2022#15 Readings 🇺🇦🌻
3 minutes read | 519 words by Ruben BerenguelShit ain’t gettin' better.
🐦 Being a director vs an engineering manager by Charity Majors
This is very interesting to know, sometimes it’s very hard what your boss is doing all that time.
A Guide To Higher-Kinded Type Classes with Golang
It’s not particularly a user-friendly mapping (bad DX, developer experience, I feel), but can be done.
Why I no longer recommend Julia
This is scary to read. I had been thinking of using Julia for fun, but this gave me pause. I have enough with other stuff to try.
Changing one character wildly improved our application’s performance
From Segment’s tracing system, which takes in very heavy loads. And the change… is painful to see. To easy to fall into that.
So you want to run a virtual event
Wow, this is a very thorough set of tips and recommendations. I have run several online events (at least one conference and several meetups) and these are spot on.
The Perfect Manager/Leader
This newsletter post from John Cutler really hits home. Why is BS the norm?
Learning to walk through walls
Symbolization of a skill - reducing it to a series of discrete symbols that you can practice individually and then combine in application - allows you to become extremely good at a constrained subset of that skill.
A newsletter article by David R. MacIver. You have seen pieces by him here before.
go generics for the busy gopher
Short and to the point.
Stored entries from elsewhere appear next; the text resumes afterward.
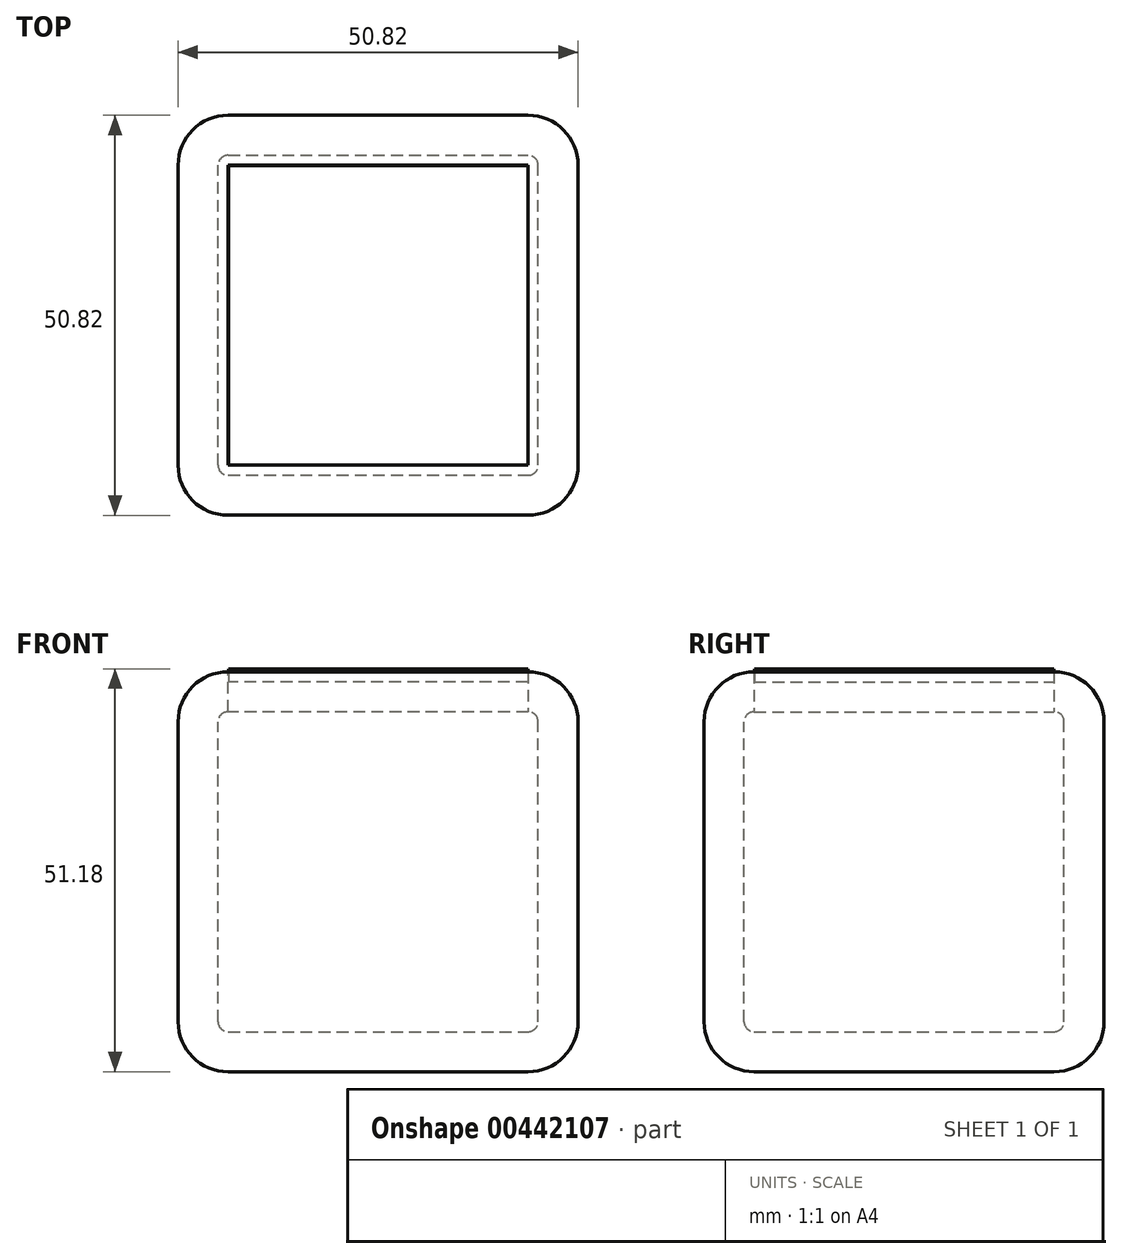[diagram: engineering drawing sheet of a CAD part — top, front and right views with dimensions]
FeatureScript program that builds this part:
annotation { "Feature Type Name" : "Feature", "Feature Type Description" : "" }
export const myFeature = defineFeature(function(context is Context, id is Id, definition is map)
    precondition{}
    {
        {
            var Q0;
            Q0=qCreatedBy(makeId("Top.planeOp"),FACE);
            var sketch = newSketch(context, id + "F0", { "sketchPlane" : qUnion([Q0])});
            skLineSegment(sketch, "E0.bottom", {"start": v(-25.4, -25.4) * mm, "end": v(25.4, -25.4) * mm});
            skLineSegment(sketch, "E0.top", {"start": v(-25.4, 25.4) * mm, "end": v(25.4, 25.4) * mm});
            skLineSegment(sketch, "E0.left", {"start": v(-25.4, -25.4) * mm, "end": v(-25.4, 25.4) * mm});
            skLineSegment(sketch, "E0.right", {"start": v(25.4, -25.4) * mm, "end": v(25.4, 25.4) * mm});
            skPoint(sketch, "E0.middle", {"position": v(0, 0) * mm});
            skSolve(sketch);
        }
        {
            var Q0;
            Q0 = qSketchRegion(id + "F0", true);
            extrude(context, id + "F1", {"entities" : qUnion([Q0]), "depth" : 50.8 * mm});
        }
        {
            var Q0;
            Q0=makeQuery(id+"F1.opExtrude","CAP_EDGE",EDGE,{"disambiguationData":[OSD([sQuery(id+"F0.wireOp",EDGE,"E0.bottom")])],"isStart":false});
            var Q1;
            Q1=makeQuery(id+"F1.opExtrude","CAP_EDGE",EDGE,{"disambiguationData":[OSD([sQuery(id+"F0.wireOp",EDGE,"E0.right")])],"isStart":false});
            var Q2;
            Q2=makeQuery(id+"F1.opExtrude","SWEPT_EDGE",EDGE,{"disambiguationData":[OSD([sQuery(id+"F0.wireOp",EDGE,"E0.bottom"),sQuery(id+"F0.wireOp",EDGE,"E0.right")])]});
            var Q3;
            Q3=makeQuery(id+"F1.opExtrude","SWEPT_EDGE",EDGE,{"disambiguationData":[OSD([sQuery(id+"F0.wireOp",EDGE,"E0.top"),sQuery(id+"F0.wireOp",EDGE,"E0.right")])]});
            var Q4;
            Q4=makeQuery(id+"F1.opExtrude","CAP_EDGE",EDGE,{"disambiguationData":[OSD([sQuery(id+"F0.wireOp",EDGE,"E0.right")])],"isStart":true});
            var Q5;
            Q5=makeQuery(id+"F1.opExtrude","CAP_EDGE",EDGE,{"disambiguationData":[OSD([sQuery(id+"F0.wireOp",EDGE,"E0.bottom")])],"isStart":true});
            var Q6;
            Q6=makeQuery(id+"F1.opExtrude","CAP_EDGE",EDGE,{"disambiguationData":[OSD([sQuery(id+"F0.wireOp",EDGE,"E0.left")])],"isStart":false});
            var Q7;
            Q7=makeQuery(id+"F1.opExtrude","CAP_EDGE",EDGE,{"disambiguationData":[OSD([sQuery(id+"F0.wireOp",EDGE,"E0.top")])],"isStart":false});
            var Q8;
            Q8=makeQuery(id+"F1.opExtrude","SWEPT_EDGE",EDGE,{"disambiguationData":[OSD([sQuery(id+"F0.wireOp",EDGE,"E0.bottom"),sQuery(id+"F0.wireOp",EDGE,"E0.left")])]});
            var Q9;
            Q9=makeQuery(id+"F1.opExtrude","SWEPT_EDGE",EDGE,{"disambiguationData":[OSD([sQuery(id+"F0.wireOp",EDGE,"E0.top"),sQuery(id+"F0.wireOp",EDGE,"E0.left")])]});
            var Q10;
            Q10=makeQuery(id+"F1.opExtrude","CAP_EDGE",EDGE,{"disambiguationData":[OSD([sQuery(id+"F0.wireOp",EDGE,"E0.top")])],"isStart":true});
            var Q11;
            Q11=makeQuery(id+"F1.opExtrude","CAP_EDGE",EDGE,{"disambiguationData":[OSD([sQuery(id+"F0.wireOp",EDGE,"E0.left")])],"isStart":true});
            fillet(context, id + "F2", {"entities" : qUnion([Q0, Q1, Q2, Q3, Q4, Q5, Q6, Q7, Q8, Q9, Q10, Q11]), "radius" : 6.35 * mm, "tangentPropagation" : true, "allowEdgeOverflow" : false});
        }
        {
            var Q0;
            Q0=makeQuery(id+"F1.opExtrude","CAP_FACE",FACE,{"disambiguationData":[OSD([sQuery(id+"F0.wireOp",EDGE,"E0.bottom"),sQuery(id+"F0.wireOp",EDGE,"E0.top"),sQuery(id+"F0.wireOp",EDGE,"E0.left"),sQuery(id+"F0.wireOp",EDGE,"E0.right")])],"isStart":false});
            shell(context, id + "F3", {"entities" : qUnion([Q0]), "thickness" : 5.08 * mm});
        }
        {
            var Q0;
            Q0=qCreatedBy(makeId("Top.planeOp"),FACE);
            var sketch = newSketch(context, id + "F4", { "sketchPlane" : qUnion([Q0])});
            skLineSegment(sketch, "E1.bottom", {"start": v(19.01, -19.03) * mm, "end": v(-19.01, -19.03) * mm});
            skLineSegment(sketch, "E1.top", {"start": v(19.01, 19.03) * mm, "end": v(-19.01, 19.03) * mm});
            skLineSegment(sketch, "E1.left", {"start": v(19.01, -19.03) * mm, "end": v(19.01, 19.03) * mm});
            skLineSegment(sketch, "E1.right", {"start": v(-19.01, -19.03) * mm, "end": v(-19.01, 19.03) * mm});
            skPoint(sketch, "E1.middle", {"position": v(0, 0) * mm});
            skSolve(sketch);
        }
        {
            var Q0;
            Q0 = qSketchRegion(id + "F4", true);
            extrude(context, id + "F5", {"entities" : qUnion([Q0]), "depth" : 51.18 * mm, "hasSecondDirection" : true, "secondDirectionOppositeDirection" : true, "secondDirectionDepth" : -49.53 * mm});
        }
    });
Now if only I had any project idea I could write in Go to refresh my memory of how it works… I have no opportunity to write any Go at work (I could read as much as I want, if I had the time…).
Know the Two — Very — Different Interpretations of Jobs to be Done
I wasn’t aware of the distinction… Something else to be wary of. Beware, this is a pretty long (and with a ton of citations) post.
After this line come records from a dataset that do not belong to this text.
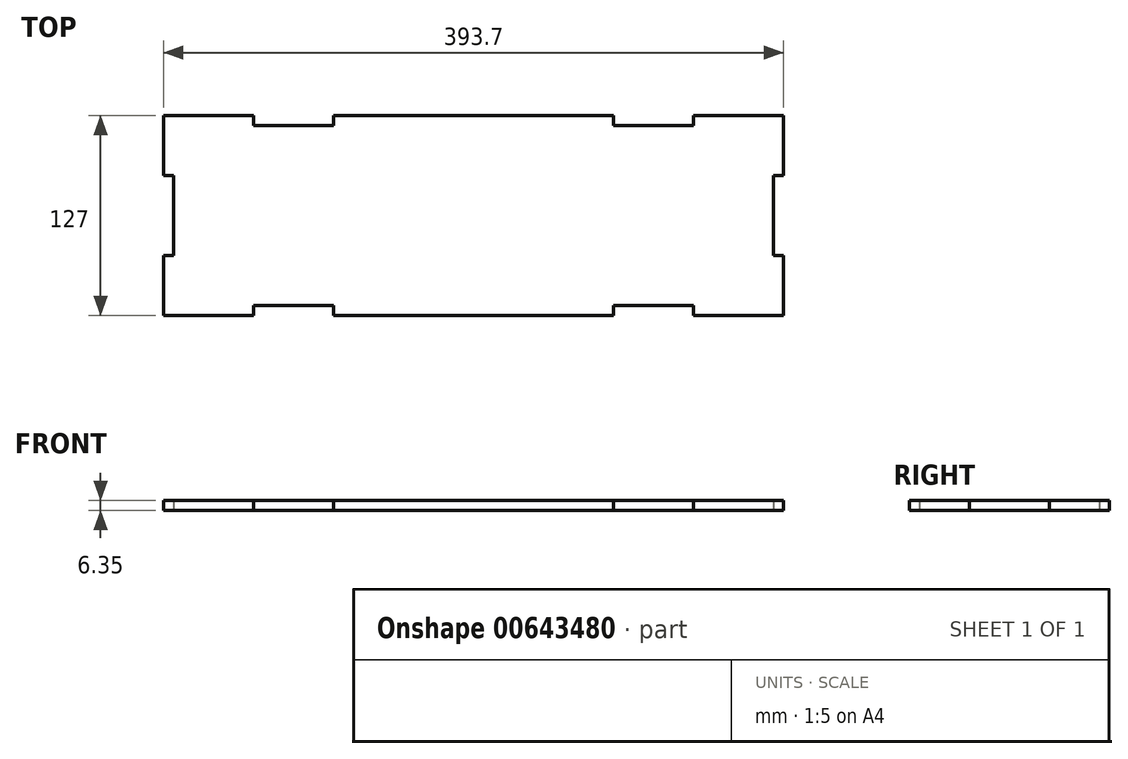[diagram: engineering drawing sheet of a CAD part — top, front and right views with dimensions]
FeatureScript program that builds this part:
annotation { "Feature Type Name" : "Feature", "Feature Type Description" : "" }
export const myFeature = defineFeature(function(context is Context, id is Id, definition is map)
    precondition{}
    {
        {
            var Q0;
            Q0=qCreatedBy(makeId("Top.planeOp"),FACE);
            var sketch = newSketch(context, id + "F0", { "sketchPlane" : qUnion([Q0])});
            skLineSegment(sketch, "E0.bottom", {"start": v(-176.11, 62.4) * mm, "end": v(204.89, 62.4) * mm});
            skLineSegment(sketch, "E0.top", {"start": v(-176.11, -64.6) * mm, "end": v(204.89, -64.6) * mm});
            skLineSegment(sketch, "E0.left", {"start": v(-176.11, 62.4) * mm, "end": v(-176.11, -64.6) * mm});
            skLineSegment(sketch, "E0.right", {"start": v(204.89, 62.4) * mm, "end": v(204.89, -64.6) * mm});
            skLineSegment(sketch, "E1.bottom", {"start": v(-125.31, 62.4) * mm, "end": v(-74.51, 62.4) * mm});
            skLineSegment(sketch, "E1.top", {"start": v(-125.31, 56.05) * mm, "end": v(-74.51, 56.05) * mm});
            skLineSegment(sketch, "E1.left", {"start": v(-125.31, 62.4) * mm, "end": v(-125.31, 56.05) * mm});
            skLineSegment(sketch, "E1.right", {"start": v(-74.51, 62.4) * mm, "end": v(-74.51, 56.05) * mm});
            skLineSegment(sketch, "E2.bottom", {"start": v(103.29, 62.4) * mm, "end": v(154.09, 62.4) * mm});
            skLineSegment(sketch, "E2.top", {"start": v(103.29, 56.05) * mm, "end": v(154.09, 56.05) * mm});
            skLineSegment(sketch, "E2.left", {"start": v(103.29, 62.4) * mm, "end": v(103.29, 56.05) * mm});
            skLineSegment(sketch, "E2.right", {"start": v(154.09, 62.4) * mm, "end": v(154.09, 56.05) * mm});
            skLineSegment(sketch, "E3.bottom", {"start": v(-125.31, -64.6) * mm, "end": v(-74.51, -64.6) * mm});
            skLineSegment(sketch, "E3.top", {"start": v(-125.31, -58.25) * mm, "end": v(-74.51, -58.25) * mm});
            skLineSegment(sketch, "E3.left", {"start": v(-125.31, -64.6) * mm, "end": v(-125.31, -58.25) * mm});
            skLineSegment(sketch, "E3.right", {"start": v(-74.51, -64.6) * mm, "end": v(-74.51, -58.25) * mm});
            skLineSegment(sketch, "E4.bottom", {"start": v(103.29, -64.6) * mm, "end": v(154.09, -64.6) * mm});
            skLineSegment(sketch, "E4.top", {"start": v(103.29, -58.25) * mm, "end": v(154.09, -58.25) * mm});
            skLineSegment(sketch, "E4.left", {"start": v(103.29, -64.6) * mm, "end": v(103.29, -58.25) * mm});
            skLineSegment(sketch, "E4.right", {"start": v(154.09, -64.6) * mm, "end": v(154.09, -58.25) * mm});
            skLineSegment(sketch, "E5.bottom", {"start": v(204.89, 62.4) * mm, "end": v(211.24, 62.4) * mm});
            skLineSegment(sketch, "E5.top", {"start": v(204.89, 24.3) * mm, "end": v(211.24, 24.3) * mm});
            skLineSegment(sketch, "E5.left", {"start": v(204.89, 62.4) * mm, "end": v(204.89, 24.3) * mm});
            skLineSegment(sketch, "E5.right", {"start": v(211.24, 62.4) * mm, "end": v(211.24, 24.3) * mm});
            skLineSegment(sketch, "E6.bottom", {"start": v(204.89, -64.6) * mm, "end": v(211.24, -64.6) * mm});
            skLineSegment(sketch, "E6.top", {"start": v(204.89, -26.5) * mm, "end": v(211.24, -26.5) * mm});
            skLineSegment(sketch, "E6.left", {"start": v(204.89, -64.6) * mm, "end": v(204.89, -26.5) * mm});
            skLineSegment(sketch, "E6.right", {"start": v(211.24, -64.6) * mm, "end": v(211.24, -26.5) * mm});
            skLineSegment(sketch, "E7.bottom", {"start": v(-176.11, 62.4) * mm, "end": v(-182.46, 62.4) * mm});
            skLineSegment(sketch, "E7.top", {"start": v(-176.11, 24.3) * mm, "end": v(-182.46, 24.3) * mm});
            skLineSegment(sketch, "E7.left", {"start": v(-176.11, 62.4) * mm, "end": v(-176.11, 24.3) * mm});
            skLineSegment(sketch, "E7.right", {"start": v(-182.46, 62.4) * mm, "end": v(-182.46, 24.3) * mm});
            skLineSegment(sketch, "E8.bottom", {"start": v(-176.11, -64.6) * mm, "end": v(-182.46, -64.6) * mm});
            skLineSegment(sketch, "E8.top", {"start": v(-176.11, -26.5) * mm, "end": v(-182.46, -26.5) * mm});
            skLineSegment(sketch, "E8.left", {"start": v(-176.11, -64.6) * mm, "end": v(-176.11, -26.5) * mm});
            skLineSegment(sketch, "E8.right", {"start": v(-182.46, -64.6) * mm, "end": v(-182.46, -26.5) * mm});
            skSolve(sketch);
        }
        {
            var Q0;
            Q0=makeQuery(id+"F0.imprint","IMPRINT",FACE,{"disambiguationData":[TD([[makeQuery(id+"F0.imprint","IMPRINT",EDGE,{"derivedFrom":sQuery(id+"F0.wireOp",EDGE,"E0.bottom")}),-1.0]])]});
            var Q1;
            Q1=makeQuery(id+"F0.imprint","IMPRINT",FACE,{"disambiguationData":[TD([[makeQuery(id+"F0.imprint","IMPRINT",EDGE,{"derivedFrom":sQuery(id+"F0.wireOp",EDGE,"E7.bottom")}),1.0]])]});
            var Q2;
            Q2=makeQuery(id+"F0.imprint","IMPRINT",FACE,{"disambiguationData":[TD([[makeQuery(id+"F0.imprint","IMPRINT",EDGE,{"derivedFrom":sQuery(id+"F0.wireOp",EDGE,"E8.bottom")}),-1.0]])]});
            var Q3;
            Q3=makeQuery(id+"F0.imprint","IMPRINT",FACE,{"disambiguationData":[TD([[makeQuery(id+"F0.imprint","IMPRINT",EDGE,{"derivedFrom":sQuery(id+"F0.wireOp",EDGE,"E5.bottom")}),-1.0]])]});
            var Q4;
            Q4=makeQuery(id+"F0.imprint","IMPRINT",FACE,{"disambiguationData":[TD([[makeQuery(id+"F0.imprint","IMPRINT",EDGE,{"derivedFrom":sQuery(id+"F0.wireOp",EDGE,"E6.bottom")}),1.0]])]});
            extrude(context, id + "F1", {"entities" : qUnion([Q0, Q1, Q2, Q3, Q4]), "depth" : 6.35 * mm, "offsetDistance" : 25.4 * mm});
        }
    });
Run Your Data Team Like A Product Team
A product focus helps in aligning work streams with requirements and requests.
📚 The Alter Ego effect
Some interesting ideas, and it’s a light read. Could probably be shorter without losing what makes it useful.
Working Better with Stakeholders — Three Key Techniques
This is more of a post for product people, but I think it clearly applies to engineers or engineering managers as well.